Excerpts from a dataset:
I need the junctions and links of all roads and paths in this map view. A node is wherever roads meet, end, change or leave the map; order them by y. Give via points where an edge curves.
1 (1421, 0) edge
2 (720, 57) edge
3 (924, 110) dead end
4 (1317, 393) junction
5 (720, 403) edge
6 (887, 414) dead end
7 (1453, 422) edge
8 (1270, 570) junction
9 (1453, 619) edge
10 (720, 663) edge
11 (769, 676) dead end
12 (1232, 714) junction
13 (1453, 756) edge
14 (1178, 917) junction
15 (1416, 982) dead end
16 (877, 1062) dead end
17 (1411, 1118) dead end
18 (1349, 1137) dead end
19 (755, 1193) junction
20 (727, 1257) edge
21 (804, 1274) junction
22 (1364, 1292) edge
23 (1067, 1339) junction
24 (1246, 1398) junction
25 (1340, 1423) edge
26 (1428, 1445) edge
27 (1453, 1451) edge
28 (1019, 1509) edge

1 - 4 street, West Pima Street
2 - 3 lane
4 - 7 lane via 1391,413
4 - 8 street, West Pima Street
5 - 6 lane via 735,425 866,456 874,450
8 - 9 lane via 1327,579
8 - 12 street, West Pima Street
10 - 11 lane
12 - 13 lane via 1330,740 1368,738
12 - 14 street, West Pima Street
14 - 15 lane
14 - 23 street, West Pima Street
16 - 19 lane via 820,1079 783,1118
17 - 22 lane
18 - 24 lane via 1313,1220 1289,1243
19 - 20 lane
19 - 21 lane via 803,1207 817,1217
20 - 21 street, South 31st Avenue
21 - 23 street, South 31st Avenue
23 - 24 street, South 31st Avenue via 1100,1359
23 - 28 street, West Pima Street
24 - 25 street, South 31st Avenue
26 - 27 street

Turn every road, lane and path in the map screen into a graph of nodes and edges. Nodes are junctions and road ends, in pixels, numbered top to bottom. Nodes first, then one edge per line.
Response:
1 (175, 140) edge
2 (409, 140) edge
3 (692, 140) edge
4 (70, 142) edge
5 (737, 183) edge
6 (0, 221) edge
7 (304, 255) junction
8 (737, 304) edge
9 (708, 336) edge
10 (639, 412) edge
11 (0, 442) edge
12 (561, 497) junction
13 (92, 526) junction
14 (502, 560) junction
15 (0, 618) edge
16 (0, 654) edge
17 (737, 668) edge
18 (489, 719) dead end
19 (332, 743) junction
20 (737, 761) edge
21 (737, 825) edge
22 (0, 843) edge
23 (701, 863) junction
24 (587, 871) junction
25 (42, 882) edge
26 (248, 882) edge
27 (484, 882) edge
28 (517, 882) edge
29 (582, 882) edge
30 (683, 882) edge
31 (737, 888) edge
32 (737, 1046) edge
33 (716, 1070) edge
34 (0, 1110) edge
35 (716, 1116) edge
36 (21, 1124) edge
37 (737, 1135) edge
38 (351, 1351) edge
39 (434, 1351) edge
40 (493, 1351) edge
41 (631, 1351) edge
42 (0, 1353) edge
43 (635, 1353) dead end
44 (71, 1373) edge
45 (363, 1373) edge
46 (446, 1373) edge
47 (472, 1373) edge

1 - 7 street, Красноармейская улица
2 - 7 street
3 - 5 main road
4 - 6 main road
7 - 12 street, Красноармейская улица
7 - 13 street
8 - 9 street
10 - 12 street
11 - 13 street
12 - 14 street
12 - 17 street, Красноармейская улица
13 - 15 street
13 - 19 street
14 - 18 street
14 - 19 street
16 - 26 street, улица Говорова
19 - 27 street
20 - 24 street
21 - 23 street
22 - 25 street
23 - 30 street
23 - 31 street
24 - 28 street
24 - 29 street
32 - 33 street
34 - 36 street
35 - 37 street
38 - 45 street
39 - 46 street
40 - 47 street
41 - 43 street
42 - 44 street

TASK TO CARRY OUT: Please determine how many lines in the entries contain the word "улица" and answer with the number alone.

ANSWER SPACE: 4